Bucket granularity too fine (per-second or per-minute)

Produces millions of tiny partitions; increases coordinator fan-out and metadata overhead.

Using ALLOW FILTERING for time-range queries

Triggers a full-table scan; performance degrades linearly with data volume.

Wide rows with many columns per reading

Increases serialization cost and partition size; keep each row lean — one reading, one row.

STCS or LCS on TTL-heavy tables

Tombstones accumulate between compaction windows, slowing reads and increasing GC pressure. Use TWCS instead.

Mixing hot and cold data in the same table

TWCS assumes relatively uniform write rates across time windows; mixing current and historical backfill disrupts window boundaries.

When to Add SAI Indexes

SAI (Storage-Attached Indexing) enables filtering on non-primary-key columns within a partition. Use it when you need to filter by a value column (e.g., temperature threshold, event type) in addition to the partition and clustering key constraints you already have.

Example: Filter by Temperature Threshold

CREATE CUSTOM INDEX ON sensor_data (temperature)
    USING 'StorageAttachedIndex';

With this index you can combine the partition key predicate with a value-column predicate in a single query:

SELECT device_id, event_time, temperature
FROM sensor_data
WHERE device_id = 'dev-001'
  AND bucket = '2024-03-15'
  AND temperature > 100.0;

SAI indexes complement partition and clustering key constraints — they do not replace them. Always include the full partition key (device_id and bucket) in any SAI-filtered query to confine the scan to a single partition.
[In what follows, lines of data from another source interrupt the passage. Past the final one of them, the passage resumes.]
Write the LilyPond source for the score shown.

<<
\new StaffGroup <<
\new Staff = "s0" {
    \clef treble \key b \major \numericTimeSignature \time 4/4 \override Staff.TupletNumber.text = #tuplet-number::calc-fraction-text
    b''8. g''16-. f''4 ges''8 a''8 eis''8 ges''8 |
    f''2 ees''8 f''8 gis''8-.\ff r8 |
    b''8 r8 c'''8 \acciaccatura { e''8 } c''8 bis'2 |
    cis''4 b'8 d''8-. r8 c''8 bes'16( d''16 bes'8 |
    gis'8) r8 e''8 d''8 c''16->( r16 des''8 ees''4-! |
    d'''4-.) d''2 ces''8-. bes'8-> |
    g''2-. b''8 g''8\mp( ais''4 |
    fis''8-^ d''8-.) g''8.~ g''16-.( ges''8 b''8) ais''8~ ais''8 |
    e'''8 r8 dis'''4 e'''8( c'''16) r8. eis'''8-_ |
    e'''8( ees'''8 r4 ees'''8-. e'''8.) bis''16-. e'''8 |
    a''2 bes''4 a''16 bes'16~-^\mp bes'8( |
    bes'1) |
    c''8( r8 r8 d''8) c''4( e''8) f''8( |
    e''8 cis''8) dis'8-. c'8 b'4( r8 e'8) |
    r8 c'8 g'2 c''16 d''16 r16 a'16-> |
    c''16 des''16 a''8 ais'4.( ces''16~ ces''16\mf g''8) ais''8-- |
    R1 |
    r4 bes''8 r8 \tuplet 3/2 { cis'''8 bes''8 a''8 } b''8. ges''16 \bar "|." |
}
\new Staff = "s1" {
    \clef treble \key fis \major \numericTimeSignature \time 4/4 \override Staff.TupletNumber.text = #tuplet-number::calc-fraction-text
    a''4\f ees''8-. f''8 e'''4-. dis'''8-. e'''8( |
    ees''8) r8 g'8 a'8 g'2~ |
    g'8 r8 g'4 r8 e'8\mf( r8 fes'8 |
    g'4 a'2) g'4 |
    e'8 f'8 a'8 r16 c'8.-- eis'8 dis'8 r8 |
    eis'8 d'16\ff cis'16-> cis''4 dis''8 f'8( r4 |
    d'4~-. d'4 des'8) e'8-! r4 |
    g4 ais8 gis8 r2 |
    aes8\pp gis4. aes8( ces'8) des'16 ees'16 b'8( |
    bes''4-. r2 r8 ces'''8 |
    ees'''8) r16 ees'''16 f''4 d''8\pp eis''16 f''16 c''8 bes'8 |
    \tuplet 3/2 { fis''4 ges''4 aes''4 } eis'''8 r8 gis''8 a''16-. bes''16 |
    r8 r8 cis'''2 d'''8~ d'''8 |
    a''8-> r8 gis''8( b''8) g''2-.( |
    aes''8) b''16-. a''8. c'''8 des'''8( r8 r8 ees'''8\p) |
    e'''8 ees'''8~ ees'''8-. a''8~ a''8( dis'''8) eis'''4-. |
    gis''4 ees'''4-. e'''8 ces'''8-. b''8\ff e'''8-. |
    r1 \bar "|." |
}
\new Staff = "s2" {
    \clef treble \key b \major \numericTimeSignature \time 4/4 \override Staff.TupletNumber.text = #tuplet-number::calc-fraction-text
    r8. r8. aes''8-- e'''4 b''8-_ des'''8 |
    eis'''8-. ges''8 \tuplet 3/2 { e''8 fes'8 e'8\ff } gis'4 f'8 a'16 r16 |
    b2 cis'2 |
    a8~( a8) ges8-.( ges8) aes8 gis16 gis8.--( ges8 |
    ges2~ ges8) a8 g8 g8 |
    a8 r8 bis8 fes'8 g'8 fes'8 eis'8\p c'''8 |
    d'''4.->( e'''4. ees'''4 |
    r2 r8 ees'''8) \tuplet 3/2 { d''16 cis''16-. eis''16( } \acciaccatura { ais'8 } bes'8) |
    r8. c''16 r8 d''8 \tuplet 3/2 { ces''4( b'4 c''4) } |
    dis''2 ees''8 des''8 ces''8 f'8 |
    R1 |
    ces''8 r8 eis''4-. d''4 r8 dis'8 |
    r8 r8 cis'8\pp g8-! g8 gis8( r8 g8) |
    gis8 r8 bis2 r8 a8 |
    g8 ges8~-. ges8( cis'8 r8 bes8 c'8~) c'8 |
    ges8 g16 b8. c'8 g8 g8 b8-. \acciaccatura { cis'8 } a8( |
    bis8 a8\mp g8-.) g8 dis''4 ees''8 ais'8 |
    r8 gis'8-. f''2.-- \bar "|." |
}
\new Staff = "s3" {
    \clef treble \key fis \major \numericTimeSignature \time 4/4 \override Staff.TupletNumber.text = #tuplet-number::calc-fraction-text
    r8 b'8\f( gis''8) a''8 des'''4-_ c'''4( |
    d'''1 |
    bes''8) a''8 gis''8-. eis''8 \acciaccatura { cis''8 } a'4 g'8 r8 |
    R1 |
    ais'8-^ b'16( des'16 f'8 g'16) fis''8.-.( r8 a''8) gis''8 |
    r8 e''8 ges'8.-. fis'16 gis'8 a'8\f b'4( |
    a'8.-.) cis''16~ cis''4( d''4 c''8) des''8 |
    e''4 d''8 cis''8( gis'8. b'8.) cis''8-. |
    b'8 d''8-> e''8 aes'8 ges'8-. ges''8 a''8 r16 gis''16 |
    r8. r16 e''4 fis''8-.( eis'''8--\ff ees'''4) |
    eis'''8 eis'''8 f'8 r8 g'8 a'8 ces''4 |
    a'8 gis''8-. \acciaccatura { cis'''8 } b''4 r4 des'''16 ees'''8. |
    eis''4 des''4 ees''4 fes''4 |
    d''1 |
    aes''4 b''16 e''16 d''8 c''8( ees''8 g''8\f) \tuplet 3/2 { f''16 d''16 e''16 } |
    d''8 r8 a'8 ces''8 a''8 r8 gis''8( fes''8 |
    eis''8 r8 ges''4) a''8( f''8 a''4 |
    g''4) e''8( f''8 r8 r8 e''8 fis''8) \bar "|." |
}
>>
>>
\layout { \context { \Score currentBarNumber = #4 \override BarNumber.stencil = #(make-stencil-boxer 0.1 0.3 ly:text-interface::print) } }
A query that omits the partition key with an SAI predicate becomes a scatter query across all replicas.

Example: Filter by Event Type in Event Logs

CREATE CUSTOM INDEX ON app_events (event_type)
    USING 'StorageAttachedIndex';

SELECT event_id, payload
FROM app_events
WHERE service_name = 'checkout'
  AND hour = '2024-03-15-14'
  AND event_type = 'payment_failed';

For conceptual background on SAI, see SAI Concepts.